I had to move my last post into drafts because when I wrote it I was high, but on pain. I know, I do wish it was something else, too. 😀 I hadn’t recognized it, which is a little annoying because I’d felt I was doing a better job lately. But I have been having physical problems, even had to use the electric wheelchair at Target on Sunday.
It takes me a while to take meds because I was programmed to avoid meds and suck it up. I’ve been doing better with the kids, trying to remember to give them meds when they need it instead of making them suffer through it. It just isn’t my first thought when the pain flairs.
I was thinking earlier before I had a chance to get onto WordPress and take down the post, which, if you missed it (Hooray, lol), was about fitting in and how I never have. There is more than I’d previously considered behind that.
Most of the ideas I have about myself come from dubious sources, mostly my mother, but a lot of them come from my Christian upbringing. They both tie closely together, not surprising when you really examine the Bible and see just how abusive it is. For example, my mother taught me that I was not worth loving by every action and word. The Bible told me that I was a filthy sinner who was fortunate god condescended to save me from my personal filth that was apparently present from the moment I was conceived.
It’s all garbage, and mostly I know that at a certain intellectual level.

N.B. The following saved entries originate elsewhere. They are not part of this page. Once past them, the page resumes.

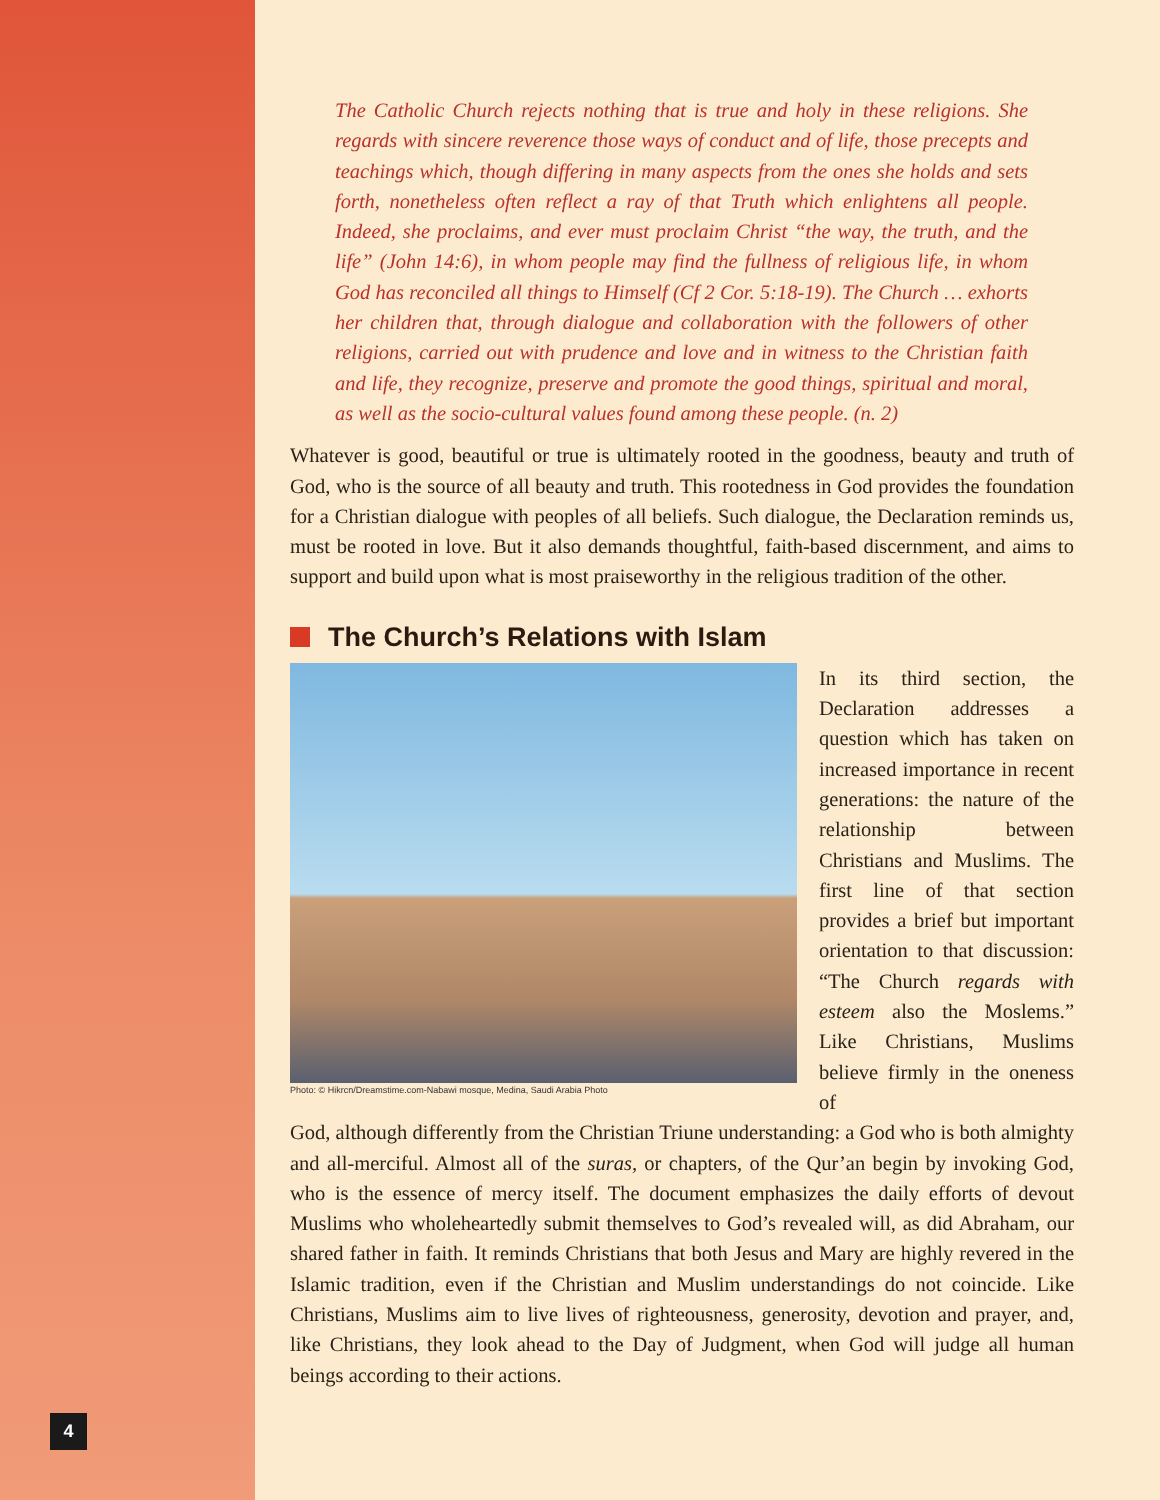4
The Catholic Church rejects nothing that is true and holy in these religions. She regards with sincere reverence those ways of conduct and of life, those precepts and teachings which, though differing in many aspects from the ones she holds and sets forth, nonetheless often reflect a ray of that Truth which enlightens all people. Indeed, she proclaims, and ever must proclaim Christ “the way, the truth, and the life” (John 14:6), in whom people may find the fullness of religious life, in whom God has reconciled all things to Himself (Cf 2 Cor. 5:18-19). The Church … exhorts her children that, through dialogue and collaboration with the followers of other religions, carried out with prudence and love and in witness to the Christian faith and life, they recognize, preserve and promote the good things, spiritual and moral, as well as the socio-cultural values found among these people. (n. 2)
Whatever is good, beautiful or true is ultimately rooted in the goodness, beauty and truth of God, who is the source of all beauty and truth. This rootedness in God provides the foundation for a Christian dialogue with peoples of all beliefs. Such dialogue, the Declaration reminds us, must be rooted in love. But it also demands thoughtful, faith-based discernment, and aims to support and build upon what is most praiseworthy in the religious tradition of the other.
The Church’s Relations with Islam
Photo: © Hikrcn/Dreamstime.com-Nabawi mosque, Medina, Saudi Arabia Photo
In its third section, the Declaration addresses a question which has taken on increased importance in recent generations: the nature of the relationship between Christians and Muslims. The first line of that section provides a brief but important orientation to that discussion: “The Church regards with esteem also the Moslems.” Like Christians, Muslims believe firmly in the oneness of
God, although differently from the Christian Triune understanding: a God who is both almighty and all-merciful. Almost all of the suras, or chapters, of the Qur’an begin by invoking God, who is the essence of mercy itself. The document emphasizes the daily efforts of devout Muslims who wholeheartedly submit themselves to God’s revealed will, as did Abraham, our shared father in faith. It reminds Christians that both Jesus and Mary are highly revered in the Islamic tradition, even if the Christian and Muslim understandings do not coincide. Like Christians, Muslims aim to live lives of righteousness, generosity, devotion and prayer, and, like Christians, they look ahead to the Day of Judgment, when God will judge all human beings according to their actions.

But practically speaking, hearing that for 45 years is not healthy for the mind, and, just like any habit you’ve had forever, it’s difficult to break and isn’t going to happen overnight.

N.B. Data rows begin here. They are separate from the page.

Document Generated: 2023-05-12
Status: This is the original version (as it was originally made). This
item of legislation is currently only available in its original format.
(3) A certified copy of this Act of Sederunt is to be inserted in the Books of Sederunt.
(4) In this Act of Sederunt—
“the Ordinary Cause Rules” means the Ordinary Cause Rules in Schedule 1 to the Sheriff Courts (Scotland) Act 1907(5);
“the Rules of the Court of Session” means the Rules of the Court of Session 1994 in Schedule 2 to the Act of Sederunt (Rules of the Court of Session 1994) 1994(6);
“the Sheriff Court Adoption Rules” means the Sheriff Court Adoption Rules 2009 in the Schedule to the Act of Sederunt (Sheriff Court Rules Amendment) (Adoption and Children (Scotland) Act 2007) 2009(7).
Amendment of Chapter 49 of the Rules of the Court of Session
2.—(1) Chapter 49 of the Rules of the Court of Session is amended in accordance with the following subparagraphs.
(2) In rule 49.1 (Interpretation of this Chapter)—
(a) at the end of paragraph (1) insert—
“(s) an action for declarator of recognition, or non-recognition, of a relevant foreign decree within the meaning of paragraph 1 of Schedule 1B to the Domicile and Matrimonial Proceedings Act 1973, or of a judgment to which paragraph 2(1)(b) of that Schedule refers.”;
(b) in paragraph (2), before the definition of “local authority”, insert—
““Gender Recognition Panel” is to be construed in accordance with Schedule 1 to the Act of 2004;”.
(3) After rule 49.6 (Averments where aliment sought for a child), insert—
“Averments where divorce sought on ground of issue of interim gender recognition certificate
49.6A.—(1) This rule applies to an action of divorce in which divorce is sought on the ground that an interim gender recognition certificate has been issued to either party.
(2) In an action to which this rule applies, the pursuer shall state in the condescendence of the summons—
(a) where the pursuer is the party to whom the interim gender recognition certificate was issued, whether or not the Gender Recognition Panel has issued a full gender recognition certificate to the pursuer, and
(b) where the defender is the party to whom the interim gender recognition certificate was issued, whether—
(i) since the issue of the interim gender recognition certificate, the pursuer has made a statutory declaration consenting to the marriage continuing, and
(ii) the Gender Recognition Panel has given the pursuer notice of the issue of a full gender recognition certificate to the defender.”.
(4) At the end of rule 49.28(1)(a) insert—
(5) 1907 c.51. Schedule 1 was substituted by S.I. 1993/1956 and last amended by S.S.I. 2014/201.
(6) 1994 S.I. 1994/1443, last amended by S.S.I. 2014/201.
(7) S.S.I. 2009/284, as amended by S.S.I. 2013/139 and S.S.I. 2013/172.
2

Scripture teaches the already downtrodden to take comfort in the fact that they do not fit in anywhere because they are of heaven. This is supposed to be a comfort. So, instead of helping people who are feeling lonely because they don’t fit in, Christians throw this verse in their face and pat themselves on the back for being so helpful. It’s obviously about as useful as telling the hungry person that man does not live on bread alone. You can’t attain physical sustenance by eating a bible and you can’t keep from being lonely based on the idea that you’ve got some invisible friend hanging around you. I mean, that is literally crazy.
I’ve spent most of my life trying to watch others to see what it is they do that makes them “fit in.” But then I’m always disappointed that when they are confronted by another person’s trials, they don’t seem to know what to do. I wonder if it isn’t one or the other because I haven’t met many who can do both be a part of a group and still be compassionate toward those with serious difficulties. Do I have to trade that ability for the chance to belong somewhere?
Is the price I pay for seeing the evil around me that I just can’t have friends because most of the people I meet ignore it in order to keep themselves happy? I already know that’s not a trade off I’m willing to make. I’ve tried it multiple times but it’s never worked. Because when the bad times come, and I already know they will and they’ll be fierce about it, those people who accepted me when I traded my realism will not be there for me. And considering the rate of my problems (it’s scientifically impossible :D) those aren’t the sort of people I need.